A crucial contribution to the slim pickings world of memoirs and nonfiction writing on mental illness.

We live within a culture steeped in stigma on this topic.  Anyone with a mental illness is “crazy,” “a lost cause,” “disabled,” a person to be feared or approached with much caution, unable ever to think straight or clearly, less intelligent or capable than others.  These are all stigmas, prejudices, and limited, overly simplistic perceptions.

The Center Cannot Hold is the story of one woman’s journey through her experience of living with schizophrenia.

Parts of the book will send chills through your body.  The entirety of the story will move you emotionally and fill you with empathy.  It’s a heartbreaking, harrowing account of what a person with this disease might and likely does experience.  Offering the reader a semblance of and glimpse into what living within such a mind might be like.

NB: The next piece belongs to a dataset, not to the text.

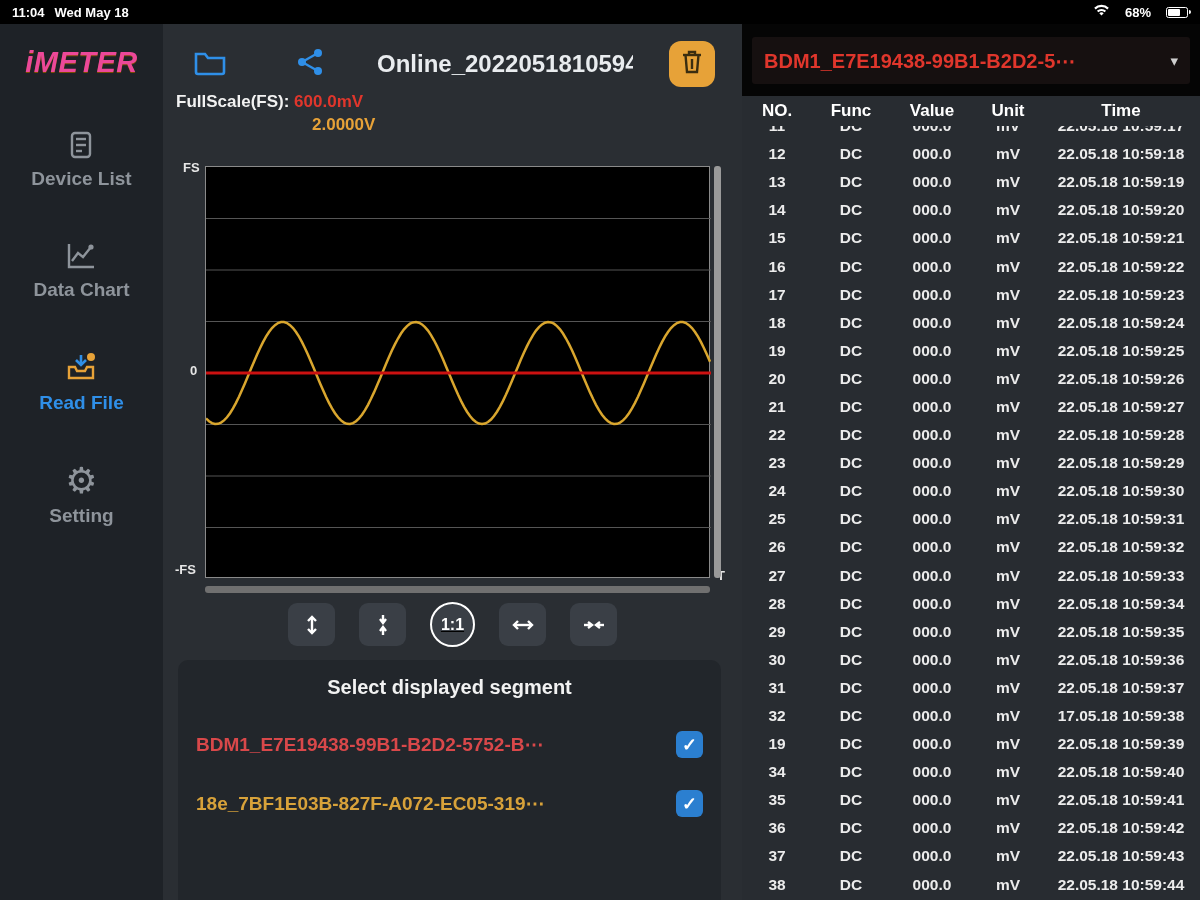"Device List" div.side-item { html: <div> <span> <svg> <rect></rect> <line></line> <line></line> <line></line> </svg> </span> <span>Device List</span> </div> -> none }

You simply cannot imagine, and even on reading this and being given the barest, most removed impression (as in, from an outside perspective as the reader), just, wow.

witches

While I liked Shrill better, this one was quite good.  It had me laughing out loud several times.  Another great cultural critique by Linda West.

West writes, “We were just a hair’s breadth from electing America’s first female president to succeed America’s first black president. We weren’t done, but we were doing it. And then, true to form-like the Balrog’s whip catching Gandalf by his little gray bootie, like the husband in a Lifetime movie hissing, ‘If I can’t have you, no-one can’-white American voters shoved an incompetent, racist con man into the White House.”

most fun we ever had

I devoured this book.  The story was so engaging.  I love a well written, deeply drawn family saga, in which you get to know all the characters intimately, their relationships, dilemmas, strengths, and weaknesses.  It’s such fun to get lost in one of these.  In this story, we follow the lives of couple Marilyn and David, and their four adult daughters, Wendy, Violet, Liza, and Grace.  All of these relationships are, of course, layered with complications.  Aside from a couple of small beefs I felt as a result of certain moments the characters had (I was wishing for a more fulfilling confrontation with a couple of them), I found this an emotionally moving, fun, generally great read.